Tuesday, June 30, 2015

Change is Coming!

Last week’s #edchat topic was change.  The question: What changes do you see coming to your school in the future?  

There really wasn’t a lot of response to this question, no big innovative ideas on the horizon for schools and districts (at least among the teachers chatting on Tuesday morning).  And, I wondered… do teachers have nothing to say because change creeps up on us slowly?  When change becomes institutionalized, it no longer feels like change.  And no one really wants change to be imposed on us, it should rise from within the community in response to a need or a better vision of the future.

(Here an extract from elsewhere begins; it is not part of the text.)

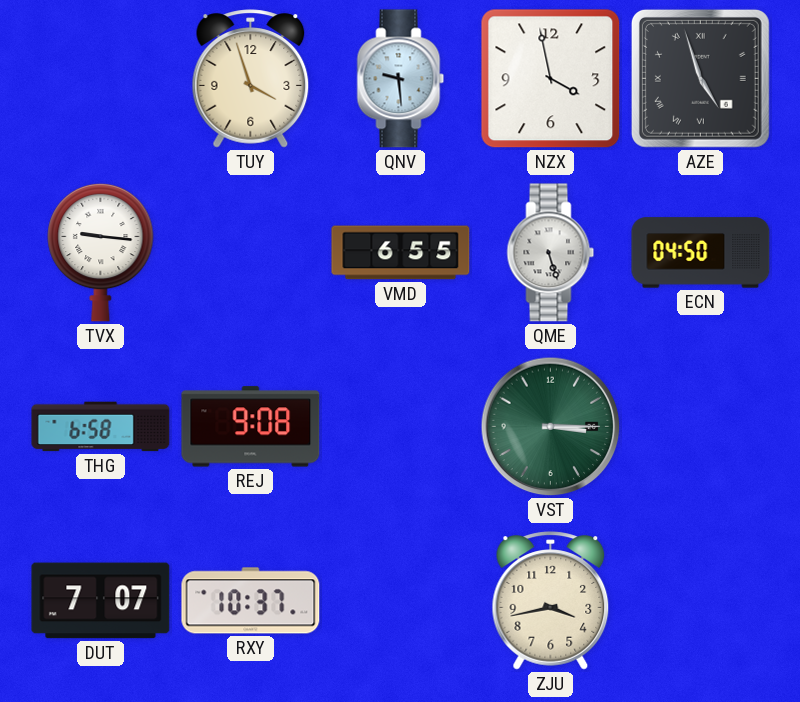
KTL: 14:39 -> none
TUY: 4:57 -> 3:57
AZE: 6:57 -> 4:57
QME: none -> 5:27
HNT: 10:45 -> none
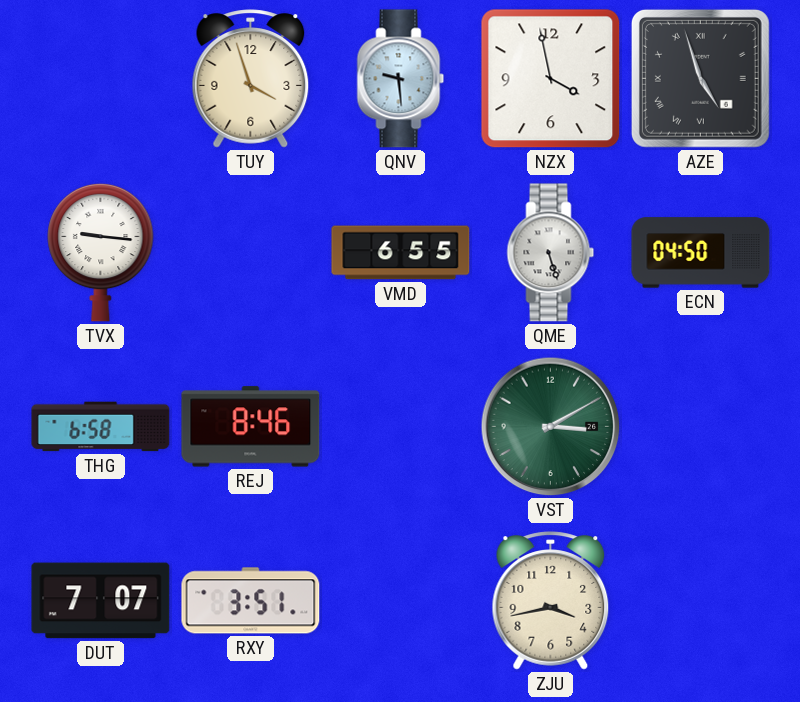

So… teachers in their individual classrooms are doing innovative things.  They are applying creative ideas in the course of their instruction, making changes to their environments, altering routines and planning differently.  But we can’t say it is a school or district-wide change that is occurring, because these things are happening in isolated corners of buildings, at the end of my hallway, and behind someone’s door.  When my colleague shares her innovative practice with me, and then our whole grade level jumps on board, this isn’t school-wide change (yet).  Then another grade level joins in, and finally when everyone is doing it… it can no longer be called change!  If we are doing what a friend was talking about last year, that's nothing new.

So, I see no big shifts occurring suddenly in my school or district.  But, I can make some predictions about the future.

Testing - I believe we will see a day, in the not so distant future, when students no longer sit in a computer lab for hours doing state testing. In my opinion, the opt-out movement will be the catalyst for innovation here.  Maybe, the idea of formative assessment (smaller, quick checks along the way) will become the model for school assessment.  These can be valid and reliable, norm referenced and administered with fidelity… but they will be quick peeks to check the temperature of our schools.  Academic screeners will determine whether more diagnostic assessments are required in specific cases.  There will still be oversight and accountability, but it will become more manageable and less intrusive to our teaching and learning environments.  

Personalized Learning Opportunities - I think we will see a greater shift from content based instruction to the development of skills, attitudes and habits that can be applied across learning environments.  The job of teachers of the future will be to teach strategies for questioning, thinking, investigating and solving problems.  We will provide the environment, the tools and opportunity to explore, inquire, create and communicate. We will teach kids to learn rather than teach kids “stuff”.

Flexible Schedules and Learning Environments - I believe we will see more blended learning environments.  Students in early grades are likely to spend the day at “school” because parents are working, but they will move about the building and the grounds.  We will see more community gardens at school and interactive playgrounds.  We will have maker spaces and workshops in the library.  Students will interact across grade level and content area as they pursue learning projects that make a difference for their community.  We will see more involvement from community members and businesses, and kids will make connections.  In middle and high school, I envision students attending “classes” on a fixed schedule as needed, but also independently from their home online in the evening so they can work or volunteer in the community where they will practice skills that can’t be measured on a standardized test.

Integrated Curriculum - Teachers and businesses are advocating for 21st Century Skills, and more STEM (science, technology, engineering, math).  And, as folks get excited about the potential for future scientists and engineers other folks are saying ”Hey, what about me?” And so STEM becomes STEAM to include art.  STEAM becomes STREAM to indicate the need to read across content areas.  A friend shared her excitement for STEAM but the A stood for agriculture in her enthusiastic telling.  All of these changing acronyms say to me that we are still thinking in boxes and isolated curriculum areas.  But, I also believe this debate and dialogue is an indication that we are coming back to the “integrated day” that I learned about 24 years ago in my education program at Hope University.  We are coming to realize there isn’t time in the day for a 2 hour reading block, then 1/2 hour writing, and 45 minutes of science.  When will we fit math in the schedule?  Besides… we learn better when skills are practiced in meaningful context.  

Change is coming!  Either it’s creeping up on us slowly and we aren’t calling it change, or the pace of change in the world is so fast that when everything is changing … it’s hard to say what change is really settling in.